In practice, there are some overhead requirements, so we actually expect this model to be guaranteed to follow from around $\pm 12V$

Where did those magical numbers come from? I googled “LF411 datasheet,” and looked for limits on the output voltage.

On page 2 of the TI datasheet there's a note on “Maximum peak output-voltage swing” that has the minimum/maximum voltages you'd expect to get with a $\pm 15V$. supply.

Op-amps have many design tradeoffs, so if you really want one that's a good follower you'd look for one described as a “rail-to-rail” op-amp, like a LMV981

If we go beyond the negative rail, we may encounter what is called a phase reversal due to our abuse of the internal transistors. This results in the output going to the maximum the positive rail can supply instead of the maximal negative voltage. It's a know phenomena, but a very, very bad one for some feedback circuits.

In this case, the expected gain is $−\frac{22}{10}=−2.2$

From the second golden rule, the op-amp will function to set the voltages at points 2 and 3 to be the same (i.e. ground)

From the first golden rule, there will be no current into the inverting input.

Thus, there will be a voltage change of 𝑉𝑖𝑛 over the 10k resistor.

Then, since there will be no current to the op-amp, the same current going through the 10k resistor will go through the 22k resistor.

This will be associated with a proportional drop in voltage (i.e., the ratio we had earlier), so $V_{out}$ will be 2.2 times larger than $V_{in}$, but with a sign flip.

Why the sign flip?

Kirchhoff's laws! There's pretty much only one path for current to follow in this circuit, so the op-amp output $V_{out}$ has to be more negative than the point 𝑉−.

Where does the current go?

Into the op-amp's “snout” ($V_{out}$) and then to the negative rail of the power supply.

If you measure the currents through $V_{out}$ and both rails, you'll find they sum up just as you'd expect. We can't do that here though, since students don't have 3 multimeters.

As discussed before, the output is inverted (i.e. the opposite sign) compared to the input.

In this instance, the gain will be instead $−\frac{10}{22}=−0.45$.

You'll notice that we're not bound to have a magnitude greater than 1; we can make a circuit that scales voltage down instead of up.

“Who would want something like that?” you might ask.

Sometimes, you want to reduce the amplitude of a signal to allow particular devices to use it.

For example, most integrated circuits (ICs) and microprocessors have a top input range of a few volts.

But if you're trying to analyze the signal from a power outlet in your house, you'd fry things outright if you hooked it straight in.

This being said, you'd often just go for the full passive solution of using a voltage divider.

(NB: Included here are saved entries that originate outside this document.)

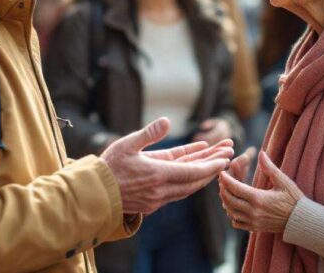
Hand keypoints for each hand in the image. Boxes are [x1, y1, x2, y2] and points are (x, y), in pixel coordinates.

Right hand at [101, 117, 233, 214]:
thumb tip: (167, 121)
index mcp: (158, 174)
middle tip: (229, 155)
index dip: (211, 165)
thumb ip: (149, 134)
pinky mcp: (152, 202)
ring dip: (202, 174)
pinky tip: (192, 169)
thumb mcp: (127, 144)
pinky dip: (188, 179)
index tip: (226, 158)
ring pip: (187, 187)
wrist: (94, 194)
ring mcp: (157, 198)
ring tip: (216, 161)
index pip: (193, 171)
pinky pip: (176, 190)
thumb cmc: (108, 167)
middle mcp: (161, 190)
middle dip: (213, 167)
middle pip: (195, 180)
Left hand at [219, 151, 301, 232]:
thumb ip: (270, 167)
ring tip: (226, 192)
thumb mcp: (283, 181)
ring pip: (231, 212)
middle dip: (223, 189)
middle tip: (222, 181)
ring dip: (226, 202)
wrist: (301, 221)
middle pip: (229, 200)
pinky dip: (232, 215)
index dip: (225, 179)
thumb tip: (261, 152)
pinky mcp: (255, 228)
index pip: (235, 188)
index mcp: (259, 198)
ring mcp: (253, 221)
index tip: (221, 173)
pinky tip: (234, 207)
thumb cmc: (294, 199)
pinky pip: (237, 223)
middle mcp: (253, 211)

But in this case, this circuit is being used as a stepping stone to a transimpedance amplifier: something that converts a current to a measurable voltage.

As the light level decreases, the current due to light at the phototransistor's base will decrease. This in turn means that the collector / emitter currents (which should be $\beta \approx 100\times$ as large) will correspondingly decrease.

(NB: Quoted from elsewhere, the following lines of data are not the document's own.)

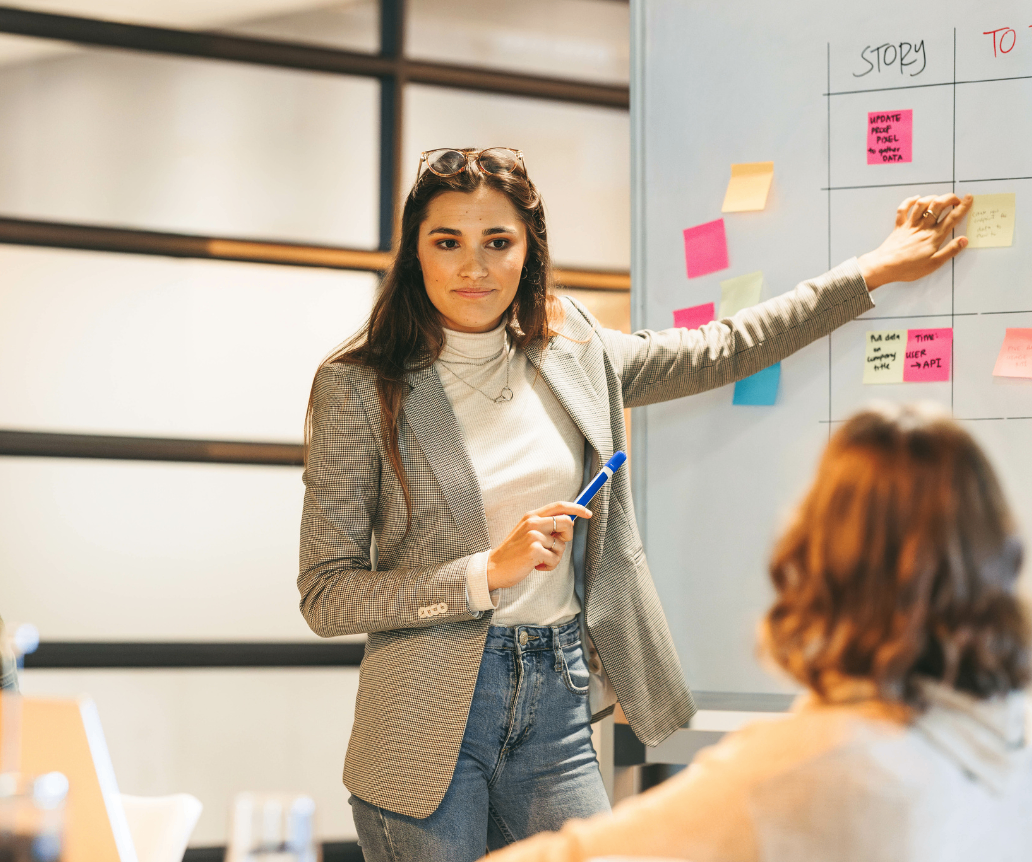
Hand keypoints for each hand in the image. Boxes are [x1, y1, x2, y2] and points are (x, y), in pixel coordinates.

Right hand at [486, 502, 591, 590]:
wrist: (494, 568)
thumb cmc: (515, 552)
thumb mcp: (528, 533)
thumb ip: (545, 526)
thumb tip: (569, 522)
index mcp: (532, 516)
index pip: (559, 505)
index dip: (577, 508)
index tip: (588, 513)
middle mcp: (533, 522)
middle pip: (567, 522)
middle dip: (568, 536)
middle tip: (555, 546)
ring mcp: (533, 536)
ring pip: (562, 545)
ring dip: (554, 556)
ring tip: (539, 559)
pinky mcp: (534, 550)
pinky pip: (555, 559)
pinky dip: (549, 566)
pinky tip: (536, 566)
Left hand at [857, 193, 971, 289]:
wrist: (883, 266)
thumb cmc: (908, 268)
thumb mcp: (933, 264)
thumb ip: (950, 251)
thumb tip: (964, 240)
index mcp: (933, 237)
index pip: (952, 218)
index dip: (962, 207)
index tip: (969, 199)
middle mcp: (923, 227)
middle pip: (938, 205)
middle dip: (949, 198)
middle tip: (956, 198)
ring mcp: (910, 225)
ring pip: (921, 204)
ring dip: (931, 198)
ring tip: (938, 199)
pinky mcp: (899, 227)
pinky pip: (903, 209)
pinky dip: (909, 201)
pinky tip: (916, 198)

If we increase the resistance here, then for a given current we'd see a larger voltage change. Hence, the circuit would become more sensitive.

Note that at some point we'll saturate the output due to the op-amp's limitations, so just throwing in the biggest resistor we can isn't a good solution here.

Large resistors are also prone to be significant sources of Shot noise, which will eventually overshadow the signal that's being amplified.